4. OSI SOFTWARE UPDATES
--------------------
Support fees include the right to receive a license to Maintenance Releases
and Product Releases at the time each Release is made generally available.
Revisions and enhancements to OSI Software will be made as OSI deems
necessary and appropriate. OSI may discontinue updating OSI Software at any
time or may incorporate any portion of existing OSI Software into a new and
distinct product. In this latter case, OSI will offer to make the new
product available to Licensee at its then current price.
ELA - 352 PAGE 15
5. GENERAL ASSISTANCE
------------------
OSI will provide Licensee with a reasonable amount of generalized advice
regarding the proper installation, configuration and operation of OSI
Software in the form provided by OSI ("General Assistance"). Additional
General Support is available on a time and materials basis.
6. TELEPHONE HOTLINE
-----------------
Telephone Support for Basic Support and General Assistance is available
6:00 a.m. to 5:00 p.m., PST, Monday - Friday, excluding local OSI holidays.
7. WEBTAC
------
Subject to system availability, Support includes 24 hour-a-day, 7
day-a-week access to OSI's WebTAC. Use of the WebTAC is subject to the
terms, conditions and procedures that are posted on the WebTAC site.
8. GENERAL MATTERS
---------------
(A) CONTACTS AND INTERNAL SUPPORT.
(1) Licensee will designate one employee who will be the primary
contact and one employee who will be the backup contact (either
of whom is a "Contact") for all matters related to Support. Each
Contact will have will have reasonable knowledge of the OSI
Software. In addition, they will have reasonable knowledge of
both Unix system administration and database administration,
troubleshooting and operation. Only the Contacts will have full
use of OSI's WebTAC, although "read only" access and report
generation can be provided to other of Licensee's employees.

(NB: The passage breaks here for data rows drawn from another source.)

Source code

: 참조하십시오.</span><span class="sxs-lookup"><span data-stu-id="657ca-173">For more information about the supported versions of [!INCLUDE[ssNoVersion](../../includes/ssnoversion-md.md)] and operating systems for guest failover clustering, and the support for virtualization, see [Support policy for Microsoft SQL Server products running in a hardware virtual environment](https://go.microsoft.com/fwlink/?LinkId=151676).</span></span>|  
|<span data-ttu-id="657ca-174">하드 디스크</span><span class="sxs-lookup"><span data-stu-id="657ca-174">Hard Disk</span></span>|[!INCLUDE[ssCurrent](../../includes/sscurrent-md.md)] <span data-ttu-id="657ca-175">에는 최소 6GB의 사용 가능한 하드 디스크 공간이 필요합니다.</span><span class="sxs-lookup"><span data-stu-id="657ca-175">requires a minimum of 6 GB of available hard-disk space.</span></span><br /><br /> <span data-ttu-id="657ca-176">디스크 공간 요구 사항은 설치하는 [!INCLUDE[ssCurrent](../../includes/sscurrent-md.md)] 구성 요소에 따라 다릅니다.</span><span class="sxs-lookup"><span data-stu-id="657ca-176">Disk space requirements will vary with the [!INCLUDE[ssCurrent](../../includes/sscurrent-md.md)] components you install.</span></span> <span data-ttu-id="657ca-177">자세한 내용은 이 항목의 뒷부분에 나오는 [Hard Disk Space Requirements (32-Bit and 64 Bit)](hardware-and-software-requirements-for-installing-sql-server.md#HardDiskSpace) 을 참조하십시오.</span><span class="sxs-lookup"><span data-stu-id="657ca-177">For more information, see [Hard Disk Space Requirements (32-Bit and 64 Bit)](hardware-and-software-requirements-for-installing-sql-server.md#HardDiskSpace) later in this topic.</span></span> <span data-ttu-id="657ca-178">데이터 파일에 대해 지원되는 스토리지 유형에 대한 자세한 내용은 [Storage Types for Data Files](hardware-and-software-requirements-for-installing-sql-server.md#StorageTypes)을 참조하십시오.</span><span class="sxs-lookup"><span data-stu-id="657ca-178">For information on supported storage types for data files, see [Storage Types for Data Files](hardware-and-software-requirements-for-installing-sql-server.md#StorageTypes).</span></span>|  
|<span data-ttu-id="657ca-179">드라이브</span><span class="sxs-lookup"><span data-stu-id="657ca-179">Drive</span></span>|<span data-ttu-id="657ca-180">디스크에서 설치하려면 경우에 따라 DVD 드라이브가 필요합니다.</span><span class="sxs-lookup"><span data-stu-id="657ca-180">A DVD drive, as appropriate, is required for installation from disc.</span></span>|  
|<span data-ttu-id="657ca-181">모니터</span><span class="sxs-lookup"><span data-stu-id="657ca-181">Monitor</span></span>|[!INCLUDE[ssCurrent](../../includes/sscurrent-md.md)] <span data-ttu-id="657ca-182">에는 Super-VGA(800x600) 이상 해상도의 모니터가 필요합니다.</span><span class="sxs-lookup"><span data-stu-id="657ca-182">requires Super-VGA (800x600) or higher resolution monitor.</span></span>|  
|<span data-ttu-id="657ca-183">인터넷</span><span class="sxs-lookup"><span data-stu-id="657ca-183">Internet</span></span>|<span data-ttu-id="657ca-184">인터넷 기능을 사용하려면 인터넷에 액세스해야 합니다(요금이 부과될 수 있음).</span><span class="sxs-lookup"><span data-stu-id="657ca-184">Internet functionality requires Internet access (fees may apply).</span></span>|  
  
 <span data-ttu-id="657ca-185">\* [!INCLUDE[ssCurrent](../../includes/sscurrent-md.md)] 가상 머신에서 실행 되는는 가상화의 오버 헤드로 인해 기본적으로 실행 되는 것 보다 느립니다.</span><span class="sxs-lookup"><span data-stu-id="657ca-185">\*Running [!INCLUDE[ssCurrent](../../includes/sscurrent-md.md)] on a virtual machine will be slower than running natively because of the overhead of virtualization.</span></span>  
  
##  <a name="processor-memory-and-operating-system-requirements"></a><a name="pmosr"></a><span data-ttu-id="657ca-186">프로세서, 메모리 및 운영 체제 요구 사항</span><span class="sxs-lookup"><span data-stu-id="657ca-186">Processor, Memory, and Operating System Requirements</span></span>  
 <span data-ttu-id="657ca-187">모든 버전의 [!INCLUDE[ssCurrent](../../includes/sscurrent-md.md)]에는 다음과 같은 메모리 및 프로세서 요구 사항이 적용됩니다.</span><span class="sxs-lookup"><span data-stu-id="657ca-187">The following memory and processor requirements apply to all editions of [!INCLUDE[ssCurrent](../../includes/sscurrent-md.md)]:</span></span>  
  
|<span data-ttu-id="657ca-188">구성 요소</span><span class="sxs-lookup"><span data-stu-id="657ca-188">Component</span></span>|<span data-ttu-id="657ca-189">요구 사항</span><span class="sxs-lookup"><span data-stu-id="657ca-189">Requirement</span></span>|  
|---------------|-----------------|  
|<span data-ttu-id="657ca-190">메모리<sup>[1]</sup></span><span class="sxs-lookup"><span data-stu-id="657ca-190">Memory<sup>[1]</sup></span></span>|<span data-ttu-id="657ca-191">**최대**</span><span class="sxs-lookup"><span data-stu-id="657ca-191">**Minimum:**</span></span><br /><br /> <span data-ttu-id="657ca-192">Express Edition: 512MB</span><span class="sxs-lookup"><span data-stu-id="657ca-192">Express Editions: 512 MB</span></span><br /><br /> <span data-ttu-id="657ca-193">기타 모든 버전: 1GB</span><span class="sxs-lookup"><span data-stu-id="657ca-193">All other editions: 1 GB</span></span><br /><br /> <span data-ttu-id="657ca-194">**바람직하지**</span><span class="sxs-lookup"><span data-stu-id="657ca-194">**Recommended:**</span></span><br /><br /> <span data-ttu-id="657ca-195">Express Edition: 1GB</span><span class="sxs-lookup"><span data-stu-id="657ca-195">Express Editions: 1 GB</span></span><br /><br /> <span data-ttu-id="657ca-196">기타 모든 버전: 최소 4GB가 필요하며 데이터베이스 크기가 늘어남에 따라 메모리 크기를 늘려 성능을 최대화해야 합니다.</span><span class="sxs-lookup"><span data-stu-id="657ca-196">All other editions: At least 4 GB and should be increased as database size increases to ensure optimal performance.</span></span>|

(2) All requests for Support will be made through the Contacts. In
addition, Licensee will take and document the following actions
(to the extent appropriate) both before and after reporting a
Defect:
o Maintain an up-to-date record of system changes, such as
upgrades, Patches and modifications to operating systems,
databases, devices, device software and OSI Software.
o Identify the nature of the Defect.
o Describe the events that led up to the problem.
o Reproduce the error and document the steps needed to do so.
o Provide OSI with proper Remote Access and any required
assistance.
Licensee will also commit appropriate resources to clearing the
Defect until its source has been agreed.
(B) CANCELLATION. Support will end if Licensee's license for OSI Software
is terminated. If Support ends, it will end, effective immediately,
for all OSI Software. Previously paid fees will not be refunded.
(C) REINSTATEMENT. Licensee may reinstate lapsed Support by paying all
Support fees that are in arrears, plus (1) a reinstatement fee equal
to 50% of the then-current annual fee, and (2) any costs, on a time
and material basis, that OSI incurs to update Licensee's installations
to current versions of OSI Software.
(D) MODIFICATIONS AND UNAUTHORIZED USES. OSI will have no obligation to
support OSI Software if it (1) has been modified by anyone other than
OSI or at OSI's express authorization or request, or (2) is being used
in violation of the terms of the Agreement. If a reported problem is
not a Defect in OSI Software but is actually a problem caused by user
error, modification of OSI Software by a party other than OSI, or
third party hardware or software, OSI may invoice Licensee on a time
and materials basis for efforts provided by OSI personnel for the
problem.
ELA - 352 PAGE 16
(E) LIMITATIONS. OSI WILL USE COMMERCIALLY REASONABLE EFFORTS TO REPAIR
DEFECTS, BUT DOES NOT GUARANTEE THAT IT WILL BE ABLE TO DO SO, OR THAT
ANY REPAIR WILL BE SATISFACTORY TO LICENSEE.